12. The compound of claim 9, wherein said organic acid is methylsulfonic acid.

13. The compound of claim 12, wherein the compound has the specific rotation [α]D20 from −106.6° to −112.6° and IR absorptions at 1707 cm−1, 1629 cm−1, 1602 cm−1, and 1501 cm−1.

14. The compound of claim 9, wherein said organic acid is gluconic acid.

15. The compound of claim 14, wherein the compound has IR absorptions at 1695 cm−1, 1629 cm−1, 1601 cm−1, and 1503 cm−1.

16. The compound of claim 9, wherein said organic acid is glutamic acid.

17. The compound of claim 16, wherein the compound has IR absorptions at 1628 cm−1, 1603 cm−1, 1499 cm−1, 1457 cm−1, 1397 cm−1, and 1257 cm−1.

18. The compound of claim 9, wherein said organic acid is aspartic acid.

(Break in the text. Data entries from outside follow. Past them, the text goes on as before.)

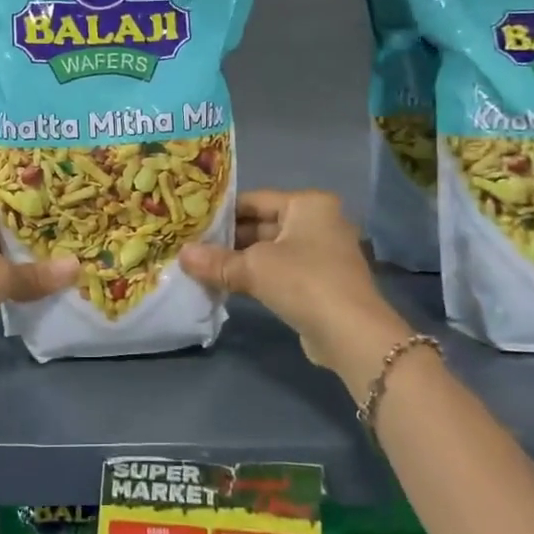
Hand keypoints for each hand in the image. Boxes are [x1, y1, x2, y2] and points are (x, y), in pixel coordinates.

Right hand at [180, 190, 414, 400]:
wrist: (352, 334)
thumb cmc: (304, 282)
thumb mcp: (254, 268)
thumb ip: (216, 260)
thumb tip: (182, 255)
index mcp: (308, 204)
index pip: (254, 199)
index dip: (221, 211)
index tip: (191, 222)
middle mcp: (318, 221)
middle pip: (262, 224)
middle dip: (228, 238)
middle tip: (191, 246)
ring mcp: (322, 253)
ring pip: (270, 250)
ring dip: (239, 260)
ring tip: (201, 266)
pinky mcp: (319, 281)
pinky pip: (280, 270)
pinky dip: (256, 276)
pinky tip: (226, 284)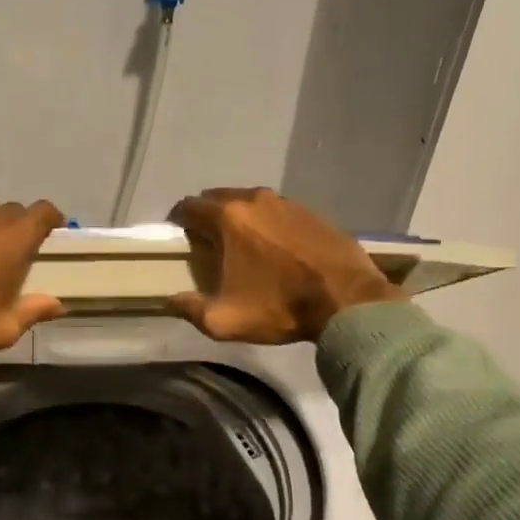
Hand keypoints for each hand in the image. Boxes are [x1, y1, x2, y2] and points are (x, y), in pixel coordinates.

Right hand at [166, 188, 400, 343]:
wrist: (348, 301)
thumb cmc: (280, 307)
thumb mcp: (225, 320)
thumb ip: (190, 309)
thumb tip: (171, 301)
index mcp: (229, 218)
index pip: (190, 206)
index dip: (178, 219)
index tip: (177, 236)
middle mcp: (255, 200)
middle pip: (219, 198)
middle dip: (207, 215)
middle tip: (207, 241)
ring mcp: (287, 202)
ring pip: (249, 202)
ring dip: (238, 217)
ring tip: (239, 243)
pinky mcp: (311, 212)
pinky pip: (277, 211)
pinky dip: (266, 223)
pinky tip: (272, 246)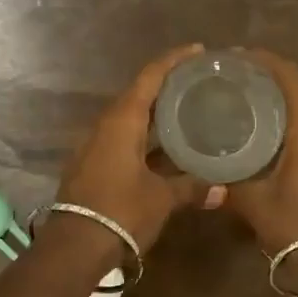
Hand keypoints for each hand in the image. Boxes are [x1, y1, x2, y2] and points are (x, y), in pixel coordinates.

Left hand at [55, 45, 209, 252]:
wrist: (75, 246)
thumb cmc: (121, 211)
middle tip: (197, 81)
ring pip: (129, 117)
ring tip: (185, 109)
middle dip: (166, 85)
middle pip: (138, 93)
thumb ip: (191, 188)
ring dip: (154, 111)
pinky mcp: (91, 162)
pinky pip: (121, 136)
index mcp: (122, 120)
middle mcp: (105, 124)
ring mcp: (94, 144)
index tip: (197, 50)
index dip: (173, 60)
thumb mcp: (161, 198)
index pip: (150, 77)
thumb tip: (223, 189)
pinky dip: (143, 133)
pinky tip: (163, 144)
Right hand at [222, 51, 297, 251]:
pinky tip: (278, 147)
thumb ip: (228, 178)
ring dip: (285, 112)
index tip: (239, 57)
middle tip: (238, 90)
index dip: (265, 61)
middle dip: (270, 88)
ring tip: (254, 118)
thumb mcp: (251, 201)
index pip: (290, 78)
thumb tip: (206, 167)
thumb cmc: (293, 226)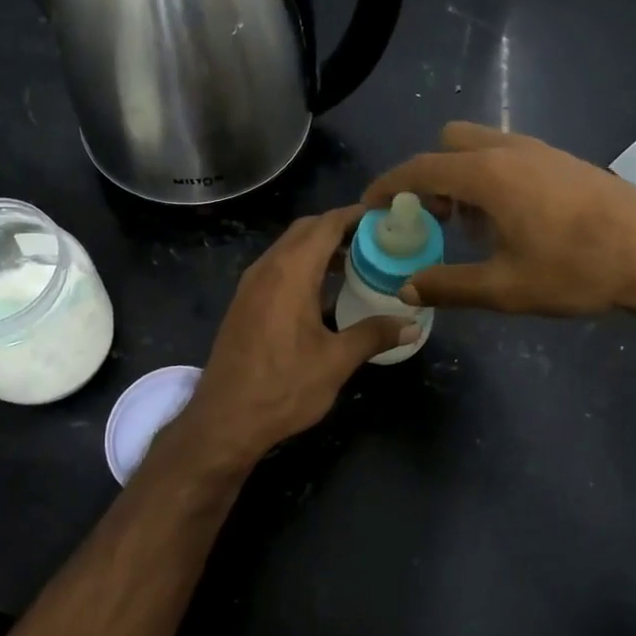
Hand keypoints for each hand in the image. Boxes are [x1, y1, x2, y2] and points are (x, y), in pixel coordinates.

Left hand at [169, 206, 414, 467]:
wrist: (225, 420)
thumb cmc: (283, 387)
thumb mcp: (336, 362)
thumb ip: (374, 335)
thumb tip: (411, 325)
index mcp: (290, 272)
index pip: (326, 224)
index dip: (356, 215)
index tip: (384, 217)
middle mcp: (267, 268)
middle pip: (305, 230)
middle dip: (339, 228)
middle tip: (375, 240)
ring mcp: (251, 285)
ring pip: (289, 249)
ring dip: (319, 248)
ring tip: (357, 262)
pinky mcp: (244, 303)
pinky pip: (277, 268)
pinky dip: (303, 266)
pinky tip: (324, 292)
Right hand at [362, 121, 635, 320]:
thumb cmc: (577, 269)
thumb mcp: (505, 288)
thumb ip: (448, 285)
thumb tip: (407, 288)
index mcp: (487, 174)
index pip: (420, 168)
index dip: (388, 186)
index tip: (369, 206)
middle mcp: (508, 150)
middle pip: (448, 144)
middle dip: (428, 175)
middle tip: (430, 217)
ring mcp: (540, 151)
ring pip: (480, 146)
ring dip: (461, 175)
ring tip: (469, 224)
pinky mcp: (563, 160)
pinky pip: (508, 155)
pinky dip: (490, 176)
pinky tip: (510, 220)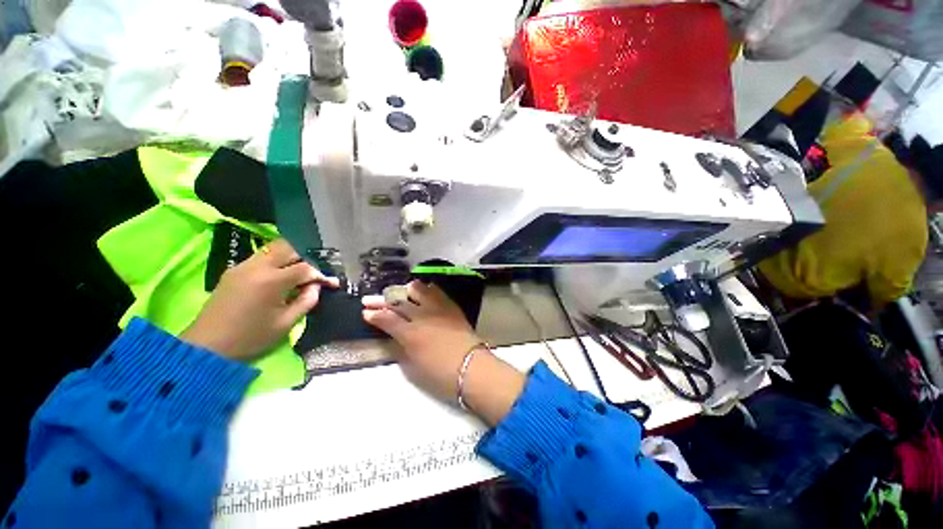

19. The compound of claim 18, wherein the compound has IR absorptions at 1695 cm−1, 1628 cm−1, 1602 cm−1, and 1499 cm−1.

20. A pharmaceutical composition, comprising the compound of claim 8 and at least one pharmaceutically acceptable carrier.

21. The pharmaceutical composition of claim 20, wherein the pharmaceutical composition is in a form chosen from oral dosage forms and non-gastrointestinal delivery forms.

22. The pharmaceutical composition of claim 21, wherein the oral dosage forms are chosen from tablets, capsules, powders, and granular agents of solid.

23. The pharmaceutical composition of claim 21, wherein the non-gastrointestinal delivery forms are chosen from injections.

24. The pharmaceutical composition of claim 22, wherein the capsules are chosen from sustained-release and controlled-release formulations.

25. A pharmaceutical composition, comprising the compound of claim 9 and at least one pharmaceutically acceptable carrier.

26. A method of treating an infectious disease, comprising administering to a patient in need thereof the pharmaceutical composition of claim 20.

27. A method of treating an infectious disease, comprising administering to a patient in need thereof the pharmaceutical composition of claim 25.